From the papers I have seen at the conference my personal favorite is Barron et al., "Fast Bilateral-Space Stereo for Synthetic Defocus", PDF here. I liked it for a number of reasons. First, this research is already successfully productized in a high-profile product and the presentation of the work was excellent. Second, the flavour of this work is to take a data structure (the permutohedral lattice) which has been used for one problem successfully (bilateral filtering), and use it to solve a more difficult problem (disparity from stereo) within the domain of the data structure. This general idea may be useful in other contexts. To admit the truth, I never liked pixels as a representation of image data, and many statistical models are just awkward to specify on the pixel level; for this reason we as a community often use higher representations such as superpixels or region proposals. This paper provides an alternative method on how a regular representation that is more aligned with the semantic content of the image could be used to solve problems in such a way that one can reconstruct a solution on the pixel level.
Research Trends
- Deep Learning and Convolutional Neural Networks. Since the seminal ECCV 2012 workshop presentation by Alex Krizhevsky that announced the ImageNet results and was published as a NIPS paper the same year the computer vision community has rapidly adopted convolutional networks and some of the largest vision labs developed toolkits that democratized this technology, such as Caffe, and existing toolkits such as Torch, and Theano are also used. In effect, I estimate that around 30 percent of all papers used convolutional networks or features derived from them in their work, often substantially increasing predictive performance on the given task. Significant research directions remain open to everyone, but it is fair to say that standard convnets are now a mature vision technology regularly used by large parts of the community.
- Rich Linguistic Outputs.

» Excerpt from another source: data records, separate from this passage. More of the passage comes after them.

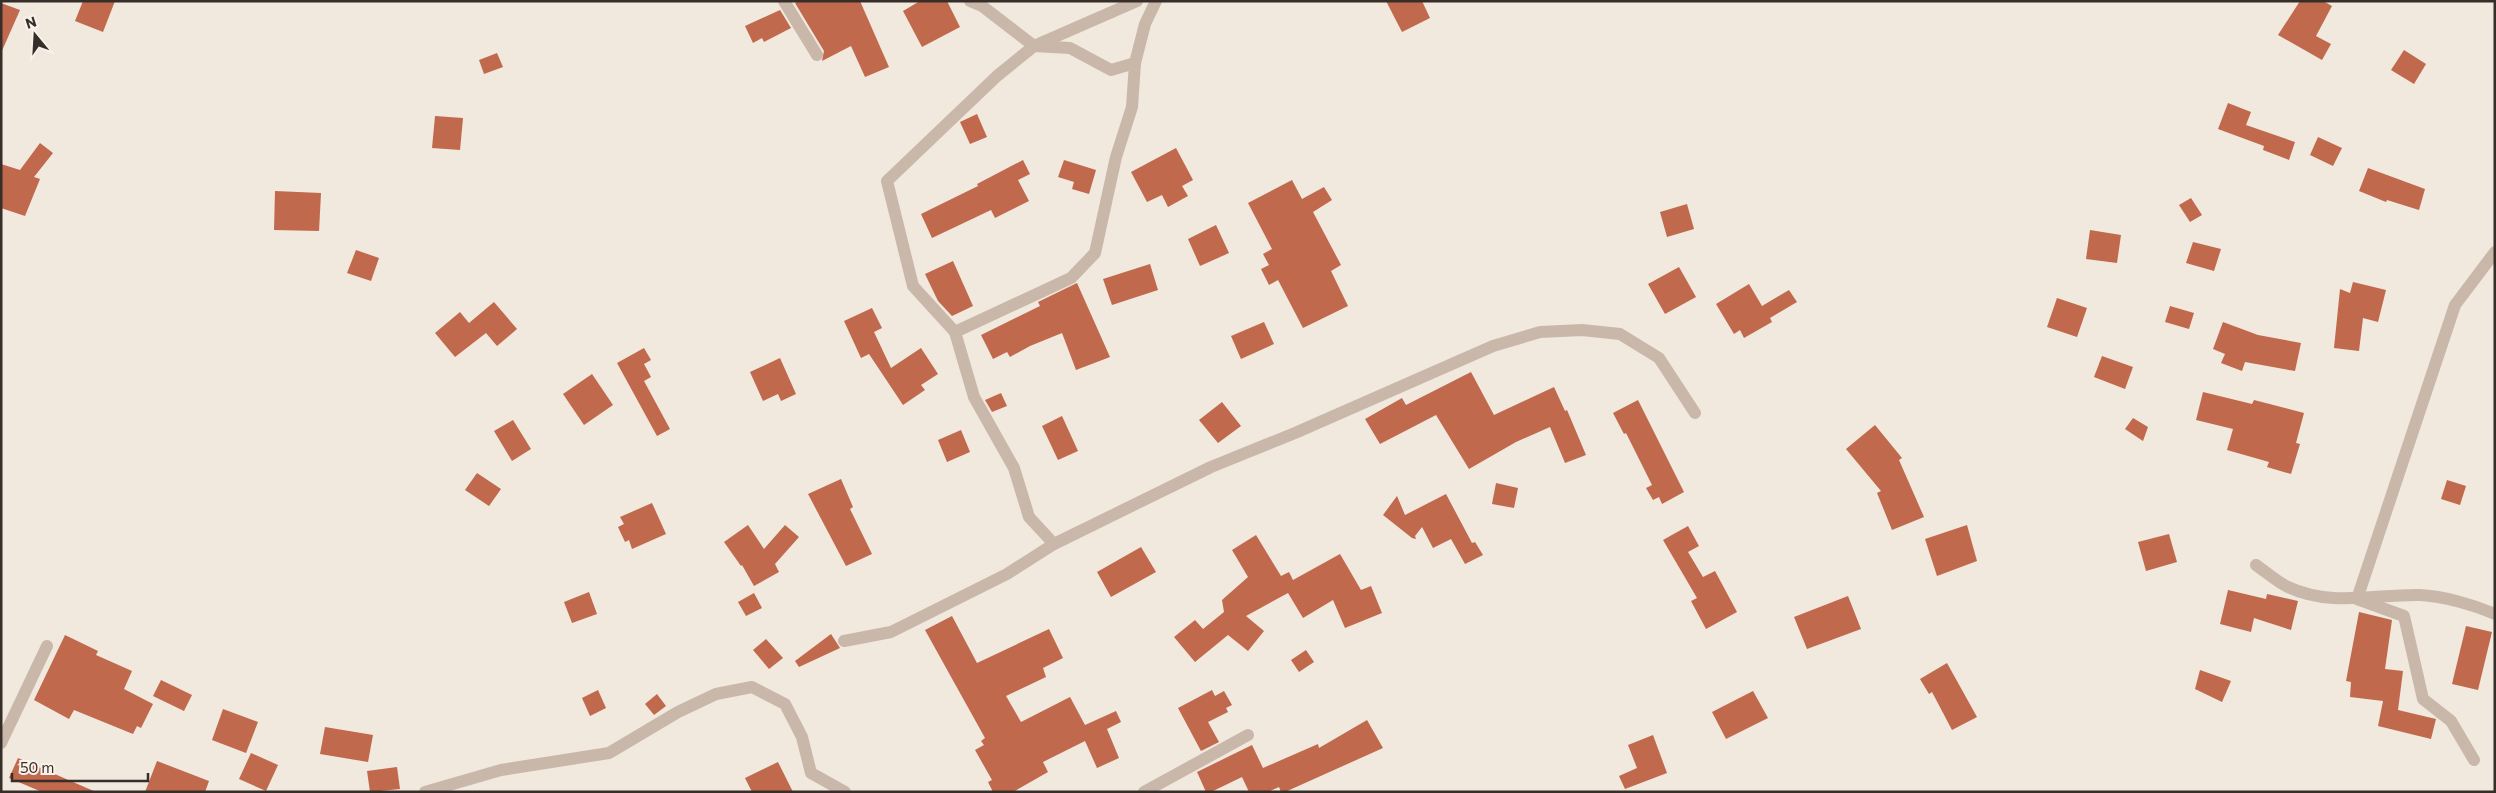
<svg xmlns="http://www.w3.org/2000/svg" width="2496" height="793" viewBox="0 0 2496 793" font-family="Commissioner,sans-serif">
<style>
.building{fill:#c0694d}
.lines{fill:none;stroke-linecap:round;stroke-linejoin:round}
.minor{stroke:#c9b8aa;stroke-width:12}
</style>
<rect width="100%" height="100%" fill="#f1e8de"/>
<g class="building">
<path d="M 83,1 L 115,1 L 103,32 L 75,21 Z"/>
<path d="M 798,1 L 860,1 L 889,67 L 865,77 L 851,46 L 822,61 L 824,51 L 795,3 Z"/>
<path d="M 920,1 L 947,1 L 960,27 L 922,47 L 903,11 Z"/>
<path d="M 1386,1 L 1422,1 L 1430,18 L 1402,32 Z"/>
<path d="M 2300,1 L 2323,1 L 2332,6 L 2316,36 L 2331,44 L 2322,60 L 2278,35 Z"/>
<path d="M 1,3 L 20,10 L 1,53 Z"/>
<path d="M 780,10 L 791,28 L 764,42 L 762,38 L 753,43 L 745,26 Z"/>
<path d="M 2404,50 L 2426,64 L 2414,84 L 2391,70 Z"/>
<path d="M 497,53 L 503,67 L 484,74 L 479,60 Z"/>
<path d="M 2228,103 L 2251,112 L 2246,125 L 2295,142 L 2289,160 L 2263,150 L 2264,146 L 2218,129 Z"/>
<path d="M 977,114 L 987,137 L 970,144 L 960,122 Z"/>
<path d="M 435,116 L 463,118 L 460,150 L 432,148 Z"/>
<path d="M 2318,137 L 2342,148 L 2333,166 L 2310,155 Z"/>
<path d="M 40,143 L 53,153 L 34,177 L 40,179 L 25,216 L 1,208 L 1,164 L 20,170 Z"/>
<path d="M 1176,148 L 1193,180 L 1182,186 L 1188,196 L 1168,207 L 1162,195 L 1147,202 L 1131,172 Z"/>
<path d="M 1023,160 L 1030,174 L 1018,180 L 1029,201 L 995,218 L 991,210 L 932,238 L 921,214 L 978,186 L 977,184 Z"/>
<path d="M 1064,160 L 1096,170 L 1089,194 L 1072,189 L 1074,182 L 1058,177 Z"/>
<path d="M 2368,168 L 2425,189 L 2419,210 L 2387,200 L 2386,202 L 2359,191 Z"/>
<path d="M 1292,180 L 1302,199 L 1324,187 L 1332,200 L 1313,212 L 1341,265 L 1331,271 L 1348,306 L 1303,328 L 1278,280 L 1269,285 L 1261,269 L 1269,265 L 1263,254 L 1272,249 L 1248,203 Z"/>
<path d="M 275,191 L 321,193 L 319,231 L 274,230 Z"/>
<path d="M 2191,198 L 2202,215 L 2190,222 L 2179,205 Z"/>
<path d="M 1687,204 L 1694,229 L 1667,237 L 1660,212 Z"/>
<path d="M 1216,225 L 1229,253 L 1200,266 L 1188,239 Z"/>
<path d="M 2090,230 L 2121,235 L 2117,263 L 2086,259 Z"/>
<path d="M 2193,242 L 2221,249 L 2214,271 L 2186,263 Z"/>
<path d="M 356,250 L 379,258 L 371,281 L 347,273 Z"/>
<path d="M 953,261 L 973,306 L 952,316 L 938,301 L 925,274 Z"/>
<path d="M 1150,264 L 1158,290 L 1112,305 L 1103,279 Z"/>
<path d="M 1679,267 L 1696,297 L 1665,314 L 1648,284 Z"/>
<path d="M 2353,282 L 2386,290 L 2378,322 L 2363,318 L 2359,351 L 2334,348 L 2340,289 L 2350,293 Z"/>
<path d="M 1077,283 L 1110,357 L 1076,370 L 1062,333 L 1030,346 L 1010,357 L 1007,352 L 993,359 L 981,335 L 1040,306 L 1038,302 Z"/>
<path d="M 1749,284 L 1762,306 L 1789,290 L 1797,302 L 1770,318 L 1772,322 L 1744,338 L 1740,330 L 1734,334 L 1716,304 Z"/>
<path d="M 2057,298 L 2087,308 L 2077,337 L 2047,327 Z"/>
<path d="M 494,302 L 517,329 L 497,346 L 486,333 L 455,357 L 435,333 L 460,312 L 469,323 Z"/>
<path d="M 2170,306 L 2194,313 L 2189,329 L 2165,322 Z"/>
<path d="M 872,308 L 882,328 L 874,332 L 891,368 L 921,348 L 938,374 L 921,385 L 925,390 L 903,405 L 869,354 L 861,358 L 844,321 Z"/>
<path d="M 1264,322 L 1274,344 L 1241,359 L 1231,336 Z"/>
<path d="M 2223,322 L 2258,335 L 2301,343 L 2295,371 L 2245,362 L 2242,371 L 2221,363 L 2225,354 L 2213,349 Z"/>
<path d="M 644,348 L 651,360 L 644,364 L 651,377 L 644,381 L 670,429 L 657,436 L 617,363 Z"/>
<path d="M 2102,356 L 2133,367 L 2125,389 L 2094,377 Z"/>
<path d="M 780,358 L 796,394 L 781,401 L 778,394 L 763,401 L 750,372 Z"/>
<path d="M 1471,372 L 1494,415 L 1554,387 L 1565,411 L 1567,410 L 1586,455 L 1565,463 L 1550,427 L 1516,442 L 1469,469 L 1436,415 L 1380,444 L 1365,419 L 1402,398 L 1406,405 Z"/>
<path d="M 592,374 L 613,405 L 584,425 L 563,394 Z"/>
<path d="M 2203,392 L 2252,404 L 2254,400 L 2304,413 L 2296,443 L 2300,444 L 2291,474 L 2267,467 L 2269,462 L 2227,450 L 2233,429 L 2196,420 Z"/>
<path d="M 1001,393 L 1007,406 L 992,412 L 985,400 Z"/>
<path d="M 1638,400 L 1684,492 L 1662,504 L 1659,497 L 1653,500 L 1646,488 L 1652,485 L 1626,433 L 1624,434 L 1613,413 Z"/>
<path d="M 1222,402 L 1241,426 L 1218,443 L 1199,420 Z"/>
<path d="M 1062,416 L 1078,451 L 1058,460 L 1042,426 Z"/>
<path d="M 2133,418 L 2148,427 L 2143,441 L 2125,429 Z"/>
<path d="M 513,420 L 531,449 L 512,461 L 494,431 Z"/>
<path d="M 1875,425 L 1902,458 L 1899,460 L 1924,517 L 1892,530 L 1877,493 L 1881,491 L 1846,449 Z"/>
<path d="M 961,430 L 970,452 L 947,462 L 938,440 Z"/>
<path d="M 477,473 L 501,489 L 489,506 L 465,490 Z"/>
<path d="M 841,479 L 853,507 L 850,509 L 872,554 L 846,566 L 808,494 Z"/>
<path d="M 2447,480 L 2466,486 L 2460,505 L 2441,499 Z"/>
<path d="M 1496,483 L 1518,488 L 1514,508 L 1492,504 Z"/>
<path d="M 1446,494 L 1472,543 L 1475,542 L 1483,555 L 1465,564 L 1451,539 L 1433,548 L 1422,527 L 1415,536 L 1416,539 L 1412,538 L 1383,515 L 1397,496 L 1405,515 Z"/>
<path d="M 652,503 L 666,534 L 632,549 L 629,540 L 625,542 L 618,527 L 624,524 L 620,517 Z"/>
<path d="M 748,525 L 764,549 L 785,525 L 799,537 L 775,564 L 779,572 L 754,586 L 742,565 L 741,566 L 724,542 Z"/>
<path d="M 1967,525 L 1977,561 L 1937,576 L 1925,539 Z"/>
<path d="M 1688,526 L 1699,546 L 1688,552 L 1703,577 L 1715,571 L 1737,612 L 1706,629 L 1691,601 L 1697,598 L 1663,540 Z"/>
<path d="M 2169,534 L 2177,562 L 2146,571 L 2138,542 Z"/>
<path d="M 1256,535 L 1281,576 L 1289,572 L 1293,580 L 1340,554 L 1361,590 L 1371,586 L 1382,613 L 1345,628 L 1333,600 L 1303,618 L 1288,593 L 1246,616 L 1264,631 L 1248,651 L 1228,635 L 1195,662 L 1174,637 L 1195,620 L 1203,629 L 1224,612 L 1222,600 L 1248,577 L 1232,550 Z"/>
<path d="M 1141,547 L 1156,572 L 1111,597 L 1097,572 Z"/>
<path d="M 2228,590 L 2266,599 L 2267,594 L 2298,601 L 2291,630 L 2254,618 L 2251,632 L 2220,624 Z"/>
<path d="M 589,592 L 597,614 L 572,623 L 564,602 Z"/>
<path d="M 754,593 L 762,608 L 746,616 L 738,602 Z"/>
<path d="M 1848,596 L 1861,629 L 1807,649 L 1794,617 Z"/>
<path d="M 2359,612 L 2392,620 L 2385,669 L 2403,671 L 2398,710 L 2436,719 L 2431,739 L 2378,726 L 2383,701 L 2350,697 L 2351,682 L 2346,681 Z"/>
<path d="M 952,616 L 977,663 L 1049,629 L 1063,658 L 1043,668 L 1046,677 L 1006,696 L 1021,722 L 1070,697 L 1085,725 L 1116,711 L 1121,722 L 1107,729 L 1119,758 L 1097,768 L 1085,741 L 1043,762 L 1048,772 L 1013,792 L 993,792 L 988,782 L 992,780 L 975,750 L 984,745 L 981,741 L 985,738 L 925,630 Z"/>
<path d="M 2466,626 L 2492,632 L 2478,690 L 2452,684 Z"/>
<path d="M 831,634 L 840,648 L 799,667 L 795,661 Z"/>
<path d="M 65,635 L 98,651 L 96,655 L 132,671 L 124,689 L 153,704 L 141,728 L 137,726 L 133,734 L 74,710 L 69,719 L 34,700 Z"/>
<path d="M 766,639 L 783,658 L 769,669 L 753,650 Z"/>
<path d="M 1306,650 L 1314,662 L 1299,672 L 1291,660 Z"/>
<path d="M 1947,663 L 1977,717 L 1952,730 L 1932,692 L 1929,694 L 1920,679 Z"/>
<path d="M 2200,670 L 2231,681 L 2222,702 L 2195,689 Z"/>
<path d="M 161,680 L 192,695 L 184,711 L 153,696 Z"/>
<path d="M 598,690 L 606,708 L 590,716 L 582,698 Z"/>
<path d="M 1212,690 L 1215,696 L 1224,691 L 1232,705 L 1226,708 L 1228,712 L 1208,722 L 1219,742 L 1201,751 L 1178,708 Z"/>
<path d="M 1753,691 L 1768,718 L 1726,739 L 1712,712 Z"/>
<path d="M 657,694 L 666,706 L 654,715 L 645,704 Z"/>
<path d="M 223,709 L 258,722 L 246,753 L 212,740 Z"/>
<path d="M 1367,720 L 1383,748 L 1285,792 L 1281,792 L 1279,787 L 1268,792 L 1249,792 L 1242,777 L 1211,792 L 1206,792 L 1197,772 L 1252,745 L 1263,768 L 1318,744 L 1319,748 Z"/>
<path d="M 325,727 L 373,735 L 368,762 L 320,754 Z"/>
<path d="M 1653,735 L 1667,773 L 1625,789 L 1619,776 L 1637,768 L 1628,745 Z"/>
<path d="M 251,753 L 278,765 L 266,791 L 239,779 Z"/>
<path d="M 18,758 L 96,792 L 42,792 L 9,778 Z"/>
<path d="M 157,761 L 209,781 L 205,792 L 145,792 Z"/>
<path d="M 778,762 L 793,792 L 752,792 L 745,778 Z"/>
<path d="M 397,767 L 400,789 L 370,792 L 367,771 Z"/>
</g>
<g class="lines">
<g class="minor">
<path d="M 784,1 L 817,55"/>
<path d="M 970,1 L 982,6 L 1034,46 L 1070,48 L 1111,70 L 1135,63"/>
<path d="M 955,332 L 1071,278 L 1095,253 L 1116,157 L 1132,107 L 1135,63 L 1145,24 L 1156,1"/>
<path d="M 1054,544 L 1211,467 L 1295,433 L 1493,346 L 1540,332 L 1582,330 L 1620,334 L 1659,358 L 1695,413"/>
<path d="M 2256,565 C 2266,572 2277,582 2288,587 C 2330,607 2376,594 2420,595 C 2443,596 2474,605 2495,614"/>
<path d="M 844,641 L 891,632 L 1007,574 L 1054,544 L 1029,517 L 1014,468 L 974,397 L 955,332 L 913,286 L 887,181 L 997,76 L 1034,46 L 1137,1"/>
<path d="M 1,743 L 47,646"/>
<path d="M 2474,760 L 2451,721 L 2423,699 L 2404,616 L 2357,599 L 2455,305 L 2495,252"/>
<path d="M 425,792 L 501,770 L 609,753 L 678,712 L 716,694 L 752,687 L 785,704 L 802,737 L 811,773 L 845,792"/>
<path d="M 1144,792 L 1248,735"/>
</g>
</g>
<rect width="2496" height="793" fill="none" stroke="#372d29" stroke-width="5"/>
<g transform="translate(35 35) rotate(342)" stroke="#f9f2ea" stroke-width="4" paint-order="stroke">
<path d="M0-4L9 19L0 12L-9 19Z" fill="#372d29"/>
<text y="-8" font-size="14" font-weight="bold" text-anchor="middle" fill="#372d29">N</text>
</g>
<path d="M12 773v8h136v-8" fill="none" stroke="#372d29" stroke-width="2.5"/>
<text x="20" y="773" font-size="15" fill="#372d29" stroke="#f9f2ea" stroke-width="4" paint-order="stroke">50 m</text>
</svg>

Automatic image captioning is now feasible. There is an excellent summary of the may works at Piotr Dollar's blog and also in another summary by John Platt. Many of these works are enabled by the recent Microsoft COCO dataset and by recurrent neural networks.
Non-Research Trends and the IEEE Controversy
- Growth in attendance. Attendance was at more than 2,400 persons, continuing the rapid growth of the computer vision community.
- More code published. On almost every second poster there was a github URL and the licenses are generally very liberal (MIT, BSD, etc.) so as to permit wide distribution; this is great as it further accelerates the speed at which efforts can be redirected towards promising approaches.
- IEEE splits from CVPR. The conference has always been organized in part by IEEE in various capacities as an insurer, organizer, and publisher. However, with traditional publishing models being obsoleted, and with examples of independent conferences and journals in the machine learning community (NIPS, ICML, and JMLR), and considering that CVPR as one of the premier conferences in all of computer science, the power balance has shifted away from IEEE towards the computer vision community; as a result, over the last few years the ties with IEEE have been weakened and now seem to be lost. To be fair, following CVPR 2011, IEEE has moved and negotiated a fairer deal, with CVPR papers made available open-access since CVPR 2013, and allowing co-sponsoring arrangements with the Computer Vision Foundation. But now, after threats made by IEEE, it has been voted at the PAMI-TC meeting that future CVPR conferences (starting with CVPR 2016) that the computer vision foundation will take over the functions previously carried out by the IEEE. More details will be announced shortly, I am sure. Whether this has any repercussions for the TPAMI journal is unclear at the current point, but before making threats and actions that would serve as a catalyst for community action, IEEE would be wise to consider what has happened to Springer's Machine Learning journal in 2001 and the events that led to the founding of the Journal of Machine Learning Research, a very successful experiment.